## EXTRAIT
======

Interview "Etablir une résonance avec le présent" : au Mémorial de la Shoah à Paris, "Les Immortels" lèguent le flambeau de la transmission à la jeune génération

Article rédigé par Audrey Abraham
Radio France
Publié
Temps de lecture : 6min
L'exposition "Les Immortels" se tient jusqu'au 30 juin 2025 au Mémorial de la Shoah à Paris. (AUDREY ABRAHAM / FRANCEINFO / RADIO FRANCE)
L'exposition "Les Immortels" se tient jusqu'au 30 juin 2025 au Mémorial de la Shoah à Paris. (AUDREY ABRAHAM / FRANCEINFO / RADIO FRANCE)

Comment poursuivre le devoir de mémoire à travers les générations alors que l'année 2025 marque les 80 ans de la libération des camps de concentration ? C'est la question que pose l'exposition "Les Immortels", au Mémorial de la Shoah à Paris.

======

## DONNÉES FOURNIES
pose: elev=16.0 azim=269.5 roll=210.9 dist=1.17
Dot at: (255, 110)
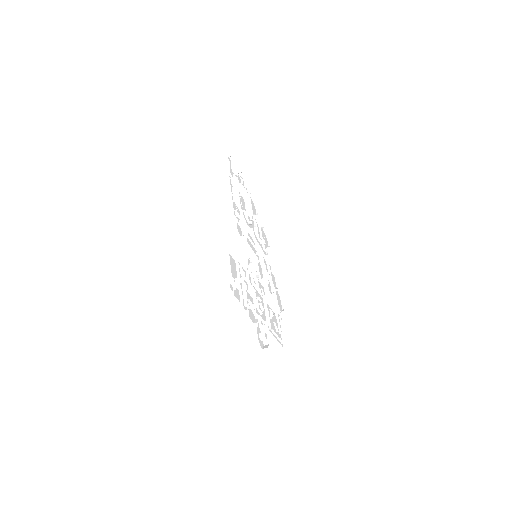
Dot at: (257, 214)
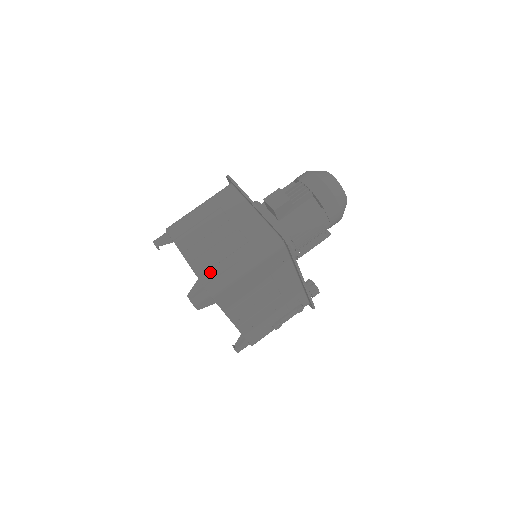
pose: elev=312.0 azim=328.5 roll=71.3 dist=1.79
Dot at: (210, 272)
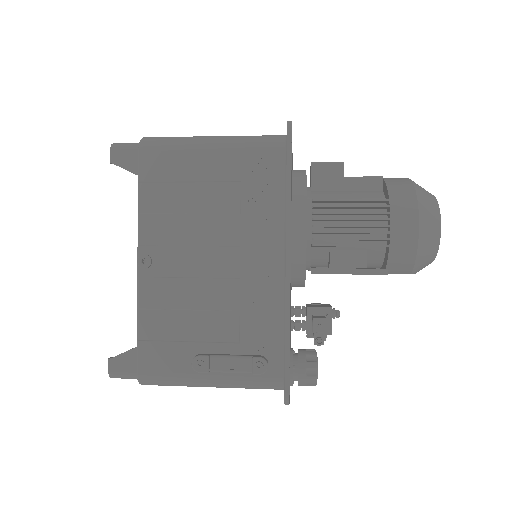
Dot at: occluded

======

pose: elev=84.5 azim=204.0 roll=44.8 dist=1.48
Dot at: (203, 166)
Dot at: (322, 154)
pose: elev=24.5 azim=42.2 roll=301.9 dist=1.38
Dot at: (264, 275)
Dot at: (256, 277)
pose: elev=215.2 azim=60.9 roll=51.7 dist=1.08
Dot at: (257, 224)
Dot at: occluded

======

## LA CONSIGNE
Traduisez en anglais cette phrase de l'article sur l'exposition du Mémorial de la Shoah : « Comment poursuivre le devoir de mémoire à travers les générations alors que l'année 2025 marque les 80 ans de la libération des camps de concentration ? »

## RÉSULTAT
How can the duty of remembrance be carried on across generations as the year 2025 marks 80 years since the liberation of the concentration camps?